In just four months the value of Iran’s currency, the rial, has dropped by half—now it takes 102,000 rial to buy a dollar—Agence France-Presse reported on Monday. In March, the rial’s value had dropped to the point that it cost 50,000 rial to buy a dollar.

The latest reported drop of the rial comes ahead of expected sanctions to be imposed by the United States on Iran on Aug. 6.

The government set an official rate of 42,000 rials for a dollar in April and threatened to crack down on those trading currency on the black markets. But Iranians still wanted to buy dollars, either to preserve their wealth, or even as an investment, as the rial continued to fall.

Bloomberg reported that the continuing devaluation of the rial, already damaged by “from years of sanctions, mismanagement and corruption,” is nearing collapse.

The disparity between the official and actual rates of the rial has allowed importers to “profiteer” by importing goods at the official exchange rate and then selling them priced in rials at the higher unofficial rate.
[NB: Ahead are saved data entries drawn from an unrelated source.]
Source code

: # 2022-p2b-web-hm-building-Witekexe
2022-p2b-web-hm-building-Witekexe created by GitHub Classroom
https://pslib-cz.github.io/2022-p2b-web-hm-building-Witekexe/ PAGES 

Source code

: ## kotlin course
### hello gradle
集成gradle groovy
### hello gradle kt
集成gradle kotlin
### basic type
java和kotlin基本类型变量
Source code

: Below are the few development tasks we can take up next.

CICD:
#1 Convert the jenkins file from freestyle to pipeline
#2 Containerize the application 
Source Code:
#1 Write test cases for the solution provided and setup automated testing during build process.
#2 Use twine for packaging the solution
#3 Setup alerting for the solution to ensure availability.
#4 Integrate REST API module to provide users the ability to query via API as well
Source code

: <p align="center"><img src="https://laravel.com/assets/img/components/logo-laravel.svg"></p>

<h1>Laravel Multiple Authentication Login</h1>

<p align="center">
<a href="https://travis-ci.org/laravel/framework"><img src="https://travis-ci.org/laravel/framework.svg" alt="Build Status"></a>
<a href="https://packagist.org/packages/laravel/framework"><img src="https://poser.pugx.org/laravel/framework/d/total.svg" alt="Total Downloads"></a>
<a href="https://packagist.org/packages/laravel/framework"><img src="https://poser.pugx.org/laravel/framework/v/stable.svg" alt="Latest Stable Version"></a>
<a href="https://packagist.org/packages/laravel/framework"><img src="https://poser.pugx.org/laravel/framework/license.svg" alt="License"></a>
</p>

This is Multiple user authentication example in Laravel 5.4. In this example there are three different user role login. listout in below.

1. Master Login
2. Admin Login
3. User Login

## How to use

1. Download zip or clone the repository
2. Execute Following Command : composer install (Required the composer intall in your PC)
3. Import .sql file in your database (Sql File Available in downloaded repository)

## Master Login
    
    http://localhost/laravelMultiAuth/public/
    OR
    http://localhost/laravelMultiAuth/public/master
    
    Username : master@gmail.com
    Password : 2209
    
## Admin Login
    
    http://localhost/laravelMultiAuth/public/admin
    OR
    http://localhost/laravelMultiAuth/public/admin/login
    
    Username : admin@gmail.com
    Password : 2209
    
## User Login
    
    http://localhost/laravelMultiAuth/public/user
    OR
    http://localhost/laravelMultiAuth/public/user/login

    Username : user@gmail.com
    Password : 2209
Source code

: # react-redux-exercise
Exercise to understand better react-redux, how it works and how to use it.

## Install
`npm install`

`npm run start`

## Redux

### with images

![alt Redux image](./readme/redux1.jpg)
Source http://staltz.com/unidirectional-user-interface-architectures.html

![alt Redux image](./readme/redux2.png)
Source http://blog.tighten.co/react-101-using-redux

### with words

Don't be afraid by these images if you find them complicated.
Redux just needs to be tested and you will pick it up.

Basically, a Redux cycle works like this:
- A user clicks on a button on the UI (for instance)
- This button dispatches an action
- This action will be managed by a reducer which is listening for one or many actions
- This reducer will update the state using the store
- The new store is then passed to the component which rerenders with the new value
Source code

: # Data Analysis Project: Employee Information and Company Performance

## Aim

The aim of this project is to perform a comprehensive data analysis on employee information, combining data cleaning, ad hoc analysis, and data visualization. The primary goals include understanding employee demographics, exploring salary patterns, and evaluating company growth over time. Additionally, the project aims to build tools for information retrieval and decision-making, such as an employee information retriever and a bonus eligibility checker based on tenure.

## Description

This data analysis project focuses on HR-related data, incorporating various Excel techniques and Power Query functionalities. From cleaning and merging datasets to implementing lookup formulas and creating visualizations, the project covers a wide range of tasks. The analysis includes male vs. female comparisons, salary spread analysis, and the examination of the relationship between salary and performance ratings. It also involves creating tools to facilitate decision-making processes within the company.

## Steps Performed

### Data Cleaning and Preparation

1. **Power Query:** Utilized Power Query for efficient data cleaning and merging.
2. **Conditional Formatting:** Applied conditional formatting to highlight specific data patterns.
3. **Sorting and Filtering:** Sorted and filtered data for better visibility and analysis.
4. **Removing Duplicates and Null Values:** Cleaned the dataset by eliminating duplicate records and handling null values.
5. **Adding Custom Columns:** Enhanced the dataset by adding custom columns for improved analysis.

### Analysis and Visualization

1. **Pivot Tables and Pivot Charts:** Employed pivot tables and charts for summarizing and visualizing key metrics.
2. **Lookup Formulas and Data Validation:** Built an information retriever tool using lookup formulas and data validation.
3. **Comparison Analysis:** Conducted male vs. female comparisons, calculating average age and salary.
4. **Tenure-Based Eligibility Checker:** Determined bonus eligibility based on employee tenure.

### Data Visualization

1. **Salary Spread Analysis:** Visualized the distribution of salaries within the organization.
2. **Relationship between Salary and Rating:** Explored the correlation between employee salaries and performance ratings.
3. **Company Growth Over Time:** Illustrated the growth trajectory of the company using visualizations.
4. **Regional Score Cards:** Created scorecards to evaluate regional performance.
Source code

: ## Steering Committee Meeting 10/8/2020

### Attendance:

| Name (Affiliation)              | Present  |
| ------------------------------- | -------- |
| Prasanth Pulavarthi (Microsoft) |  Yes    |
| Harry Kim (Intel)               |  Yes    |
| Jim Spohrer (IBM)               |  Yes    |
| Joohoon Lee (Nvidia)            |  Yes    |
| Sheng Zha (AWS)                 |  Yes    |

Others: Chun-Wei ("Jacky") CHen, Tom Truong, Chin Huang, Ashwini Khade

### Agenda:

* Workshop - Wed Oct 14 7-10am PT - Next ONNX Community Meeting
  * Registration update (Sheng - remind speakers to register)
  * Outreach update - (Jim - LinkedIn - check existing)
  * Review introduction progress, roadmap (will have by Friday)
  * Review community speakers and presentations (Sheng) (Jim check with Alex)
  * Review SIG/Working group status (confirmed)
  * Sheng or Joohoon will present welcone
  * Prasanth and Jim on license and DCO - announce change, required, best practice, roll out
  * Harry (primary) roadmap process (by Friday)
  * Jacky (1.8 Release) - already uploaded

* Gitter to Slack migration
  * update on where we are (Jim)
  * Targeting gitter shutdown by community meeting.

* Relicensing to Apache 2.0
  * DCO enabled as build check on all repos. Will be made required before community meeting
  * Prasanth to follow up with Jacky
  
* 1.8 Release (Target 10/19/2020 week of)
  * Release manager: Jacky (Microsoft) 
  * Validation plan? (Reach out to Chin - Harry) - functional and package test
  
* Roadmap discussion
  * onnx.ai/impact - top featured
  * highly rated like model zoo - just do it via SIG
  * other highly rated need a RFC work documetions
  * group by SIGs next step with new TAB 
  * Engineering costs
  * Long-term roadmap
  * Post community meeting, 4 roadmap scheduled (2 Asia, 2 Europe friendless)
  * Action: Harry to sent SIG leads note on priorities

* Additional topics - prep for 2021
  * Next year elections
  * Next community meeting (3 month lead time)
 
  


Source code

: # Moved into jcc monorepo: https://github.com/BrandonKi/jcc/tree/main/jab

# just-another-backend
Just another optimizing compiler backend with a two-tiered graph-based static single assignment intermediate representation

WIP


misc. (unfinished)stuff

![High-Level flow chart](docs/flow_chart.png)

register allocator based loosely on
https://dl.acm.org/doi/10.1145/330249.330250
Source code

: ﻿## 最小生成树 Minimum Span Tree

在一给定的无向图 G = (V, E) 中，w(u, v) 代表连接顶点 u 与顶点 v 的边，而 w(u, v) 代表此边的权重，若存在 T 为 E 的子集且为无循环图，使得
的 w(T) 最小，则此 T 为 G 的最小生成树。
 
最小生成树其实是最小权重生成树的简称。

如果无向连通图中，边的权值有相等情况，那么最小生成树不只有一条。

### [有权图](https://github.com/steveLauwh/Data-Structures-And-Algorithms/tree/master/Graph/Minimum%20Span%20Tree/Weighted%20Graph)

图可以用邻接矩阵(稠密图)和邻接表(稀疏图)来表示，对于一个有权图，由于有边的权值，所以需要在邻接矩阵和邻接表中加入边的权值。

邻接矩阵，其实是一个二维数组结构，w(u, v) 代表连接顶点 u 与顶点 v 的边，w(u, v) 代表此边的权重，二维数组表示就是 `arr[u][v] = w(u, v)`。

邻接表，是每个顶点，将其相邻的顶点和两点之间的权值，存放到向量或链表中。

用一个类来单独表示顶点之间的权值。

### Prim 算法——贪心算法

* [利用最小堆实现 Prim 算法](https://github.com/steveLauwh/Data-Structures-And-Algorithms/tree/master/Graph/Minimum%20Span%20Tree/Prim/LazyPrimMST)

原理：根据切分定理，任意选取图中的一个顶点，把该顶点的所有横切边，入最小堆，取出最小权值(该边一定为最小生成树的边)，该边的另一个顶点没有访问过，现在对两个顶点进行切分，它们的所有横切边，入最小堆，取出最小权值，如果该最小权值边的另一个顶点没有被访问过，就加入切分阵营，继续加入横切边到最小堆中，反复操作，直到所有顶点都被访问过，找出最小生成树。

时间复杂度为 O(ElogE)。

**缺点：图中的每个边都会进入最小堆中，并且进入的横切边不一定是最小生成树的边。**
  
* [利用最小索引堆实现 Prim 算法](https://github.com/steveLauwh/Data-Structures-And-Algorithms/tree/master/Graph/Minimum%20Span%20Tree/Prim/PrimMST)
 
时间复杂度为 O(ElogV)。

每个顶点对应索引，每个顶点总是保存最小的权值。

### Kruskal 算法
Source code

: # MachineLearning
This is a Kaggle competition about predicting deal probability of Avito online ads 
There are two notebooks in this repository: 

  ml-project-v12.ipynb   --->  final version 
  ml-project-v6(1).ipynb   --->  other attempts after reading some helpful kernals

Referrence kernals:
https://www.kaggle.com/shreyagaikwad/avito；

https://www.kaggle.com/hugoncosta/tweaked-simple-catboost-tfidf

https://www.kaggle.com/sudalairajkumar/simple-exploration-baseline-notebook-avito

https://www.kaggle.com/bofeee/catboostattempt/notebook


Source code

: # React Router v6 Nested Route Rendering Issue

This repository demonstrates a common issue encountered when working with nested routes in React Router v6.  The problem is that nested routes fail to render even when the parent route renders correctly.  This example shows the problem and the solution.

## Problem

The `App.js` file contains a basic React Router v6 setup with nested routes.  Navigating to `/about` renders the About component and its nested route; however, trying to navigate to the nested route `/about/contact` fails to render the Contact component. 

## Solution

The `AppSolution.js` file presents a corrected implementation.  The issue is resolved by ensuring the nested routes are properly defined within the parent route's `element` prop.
In a statement released on Monday, Iran’s central bank blamed the economic uncertainty on “plots by the nation’s enemies to create unrest in the economy.”

Last week, the government replaced Valiollah Seif, the governor of the central bank, effectively blaming him for the nation’s economic straits.

Iran has been taking action against those taking advantage of the rial’s fall.

The police have been chasing black-market traders from their bases of operation. The government has also announced the arrests of 29 people for what it calls “disturbing” the nation’s economy and its “money and currency systems.”